I started my training early in life, having been raised by a doctor with a pharmacology background and a medical office manager.
I’ve also spent years on both sides of the medical fence, as a patient and a health care worker. I’ve had to pay for medical expenses while insured and while uninsured.
Along the way, I’ve learned and used just about every trick in the book for reducing prescription drug expenses. The following tips have served me best.
1. Pay with a discounted gift card
This is my favorite way to shave money off my prescription drug copays.
I primarily get my household’s medications at CVS these days, as it’s our nearest pharmacy. So, I buy CVS gift cards for less than their face value and pay for medications with those cards.
I buy the cards from marketplaces like Raise. These websites enable folks with unwanted gift cards to sell them to others, albeit for less than they are worth. That enables savvy shoppers to nab gift cards for less than their face value.
I can generally get CVS gift cards for about 15% off. So, when I pay for medications with one, I basically get the medications for 15% off.
2. Pay with a rewards credit card
Can’t or don’t want to pay with a discounted gift card? If you have a rewards credit card that you pay off in full every month to avoid interest charges, pay with that instead.
Or, better yet, pay for discounted gift cards with a rewards credit card — that’s what I do.
If you don’t have a credit card that you love, use a free online resource like Money Talks News’ credit card comparison tool to help you find one.
3. Shop around
Your nearest brick-and-mortar drugstore is just one of many pharmacies through which you could buy your prescriptions.
In fact, traditional drugstore pharmacies tend to charge higher prices than other pharmacies. That’s based on my experiences shopping around and has been echoed by independent analyses like the one we covered in “The Cheapest Pharmacy for Prescriptions Might Surprise You.”
So, comparing different pharmacies’ prices for your medications is imperative to ensure you are getting the best possible price.
Pick up the phone to find out the prices of pharmacies in your local big-box stores, grocery stores and warehouse clubs. You generally do not need to be a member of a chain like Costco or Sam’s Club to use their pharmacies.
Then, go online. Try out free comparison-shopping tools like those we detail in “5 Websites to Check Before Buying Prescription Drugs.”
4. Pay out of pocket
When calling around for prices, be sure to ask each pharmacy for its cash price — the price you would pay for a drug if you did not have insurance or if you did not use your insurance to pay for the drug.

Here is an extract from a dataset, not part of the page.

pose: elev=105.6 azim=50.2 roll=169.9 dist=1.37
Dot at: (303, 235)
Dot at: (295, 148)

Sometimes a pharmacy’s cash price for a particular drug is less than you would pay for the same drug with insurance. The cash price could even be less than your copay would be for the same drug.

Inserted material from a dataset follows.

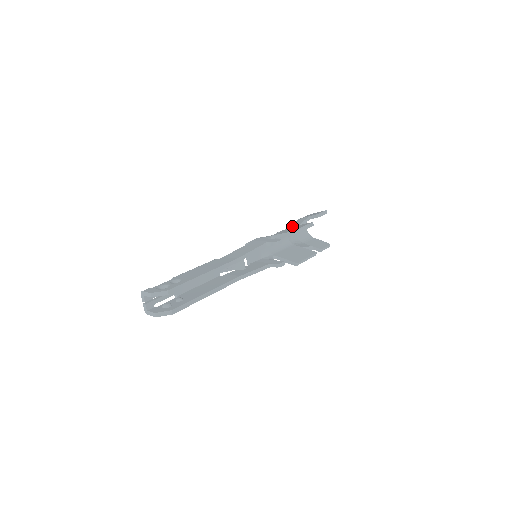
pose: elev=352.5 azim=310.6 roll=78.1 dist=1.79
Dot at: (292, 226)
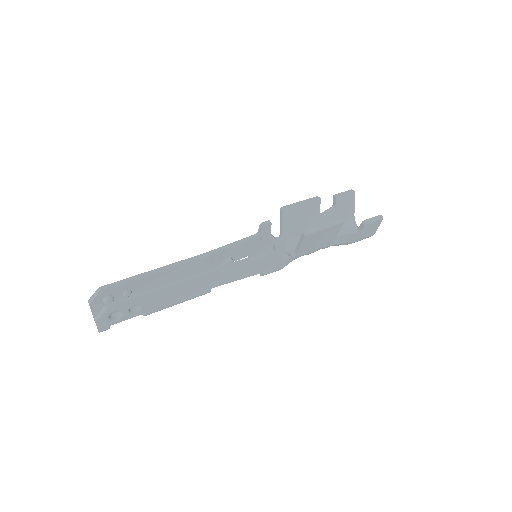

This is particularly true of generic drugs. Many pharmacies, including those at big-box stores and supermarkets, offer a 30-day supply of various generic medications for as little as $4, and a 90-day supply for $10.
I currently have health insurance but pay out-of-pocket for two medications for this reason. If I bought those drugs through my insurance, I’d pay a $20 copay for a 90-day supply. But when I buy them out-of-pocket, I get a 90-day supply for $10.
So, on those two medications, I save 50% by paying out-of-pocket.
5. Compare strength prices
Sometimes, the per-milligram cost of a medication varies depending on the pill strength. This means you might be able to save money by buying a different strength and splitting pills.
Let’s take the brand-name cholesterol drug Crestor for example. Ideally, you’d talk to your doctor about generic alternatives, but I’m using it to illustrate a point.
At the time this article was written, HealthWarehouse, an online pharmacy based in the U.S. that I’ve used in the past, was selling a 30-day supply of Crestor for $324 — no matter what pill strength you buy.
So, let’s say you bought a 30-day supply of the 10-milligram strength pill. You’d pay $324 for a total of 300 milligrams worth of Crestor. That’s $1.08 per milligram.
But if you bought the 20-milligram pill, you’d pay the same price for 600 milligrams. That’s 54 cents per milligram — 50% cheaper.
This means that if you take 10 milligrams a day of Crestor, for example, you could save 50% by buying 20-milligram pills and splitting them.
If you find you could save significantly by splitting any of your own pills, ask your doctor whether your prescriptions can be split safely. If the doctor says yes, then ask him or her to write your prescription such that the pills can be split. Explain how it would save you money.